Study text:

Urban planners misunderstood the effect of adding roads, leading to more traffic issues rather than less. The climate models debate focuses on specifics rather than the emergent effects, clouding the issues.
Regulators should start with governance structures, not individual properties. DAOs typically have a presence of some form, such as an organization with a corporate identity, often because a Labs entity needs something to hold the equity to pay real-world bills.
These entities, though, are often controlled entirely through the DAO. Requiring DAO registration and setting up specific corporate entity types that match how they operate would add value. Setting transparency, reporting, voting, staking, delegation, and control rules would remove the ambiguity on how to operate. Weed out abusive entities that want to rug pull and encourage entities that want to operate in a decentralized manner genuinely.

[Stored items]
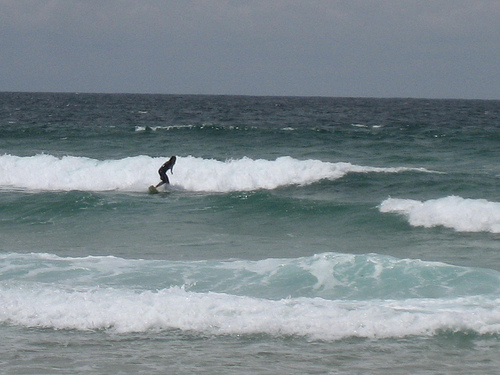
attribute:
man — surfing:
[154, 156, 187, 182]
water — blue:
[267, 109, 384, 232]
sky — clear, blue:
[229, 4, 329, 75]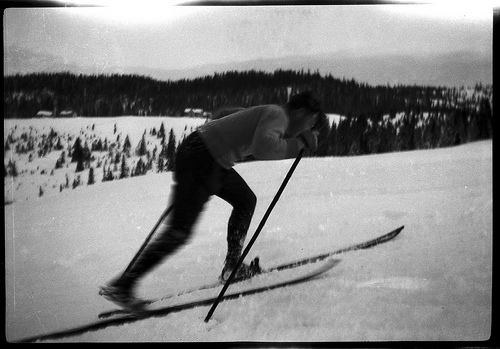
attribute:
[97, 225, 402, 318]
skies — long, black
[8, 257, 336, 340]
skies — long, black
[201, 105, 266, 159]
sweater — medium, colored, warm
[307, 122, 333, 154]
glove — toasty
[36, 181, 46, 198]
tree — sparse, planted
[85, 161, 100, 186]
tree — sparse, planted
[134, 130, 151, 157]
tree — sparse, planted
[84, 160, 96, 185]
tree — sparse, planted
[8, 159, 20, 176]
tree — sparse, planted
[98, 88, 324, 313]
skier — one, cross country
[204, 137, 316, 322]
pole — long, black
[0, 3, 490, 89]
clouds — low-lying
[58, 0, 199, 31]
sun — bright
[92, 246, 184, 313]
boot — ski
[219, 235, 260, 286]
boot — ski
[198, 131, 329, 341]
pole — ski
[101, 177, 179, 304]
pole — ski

* * *

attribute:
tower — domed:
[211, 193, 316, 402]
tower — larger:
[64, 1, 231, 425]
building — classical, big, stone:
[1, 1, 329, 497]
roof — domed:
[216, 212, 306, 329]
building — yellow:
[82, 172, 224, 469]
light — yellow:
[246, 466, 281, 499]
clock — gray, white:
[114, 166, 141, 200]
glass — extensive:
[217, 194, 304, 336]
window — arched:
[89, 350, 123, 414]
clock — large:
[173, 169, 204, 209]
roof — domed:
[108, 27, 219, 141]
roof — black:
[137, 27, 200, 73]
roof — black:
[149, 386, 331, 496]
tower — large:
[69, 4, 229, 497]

What you have to do:
Copy the whole passage on regulating DAOs word for word. None of the records are needed here.

Solution to this problem:
Urban planners misunderstood the effect of adding roads, leading to more traffic issues rather than less. The climate models debate focuses on specifics rather than the emergent effects, clouding the issues.
Regulators should start with governance structures, not individual properties. DAOs typically have a presence of some form, such as an organization with a corporate identity, often because a Labs entity needs something to hold the equity to pay real-world bills.
These entities, though, are often controlled entirely through the DAO. Requiring DAO registration and setting up specific corporate entity types that match how they operate would add value. Setting transparency, reporting, voting, staking, delegation, and control rules would remove the ambiguity on how to operate. Weed out abusive entities that want to rug pull and encourage entities that want to operate in a decentralized manner genuinely.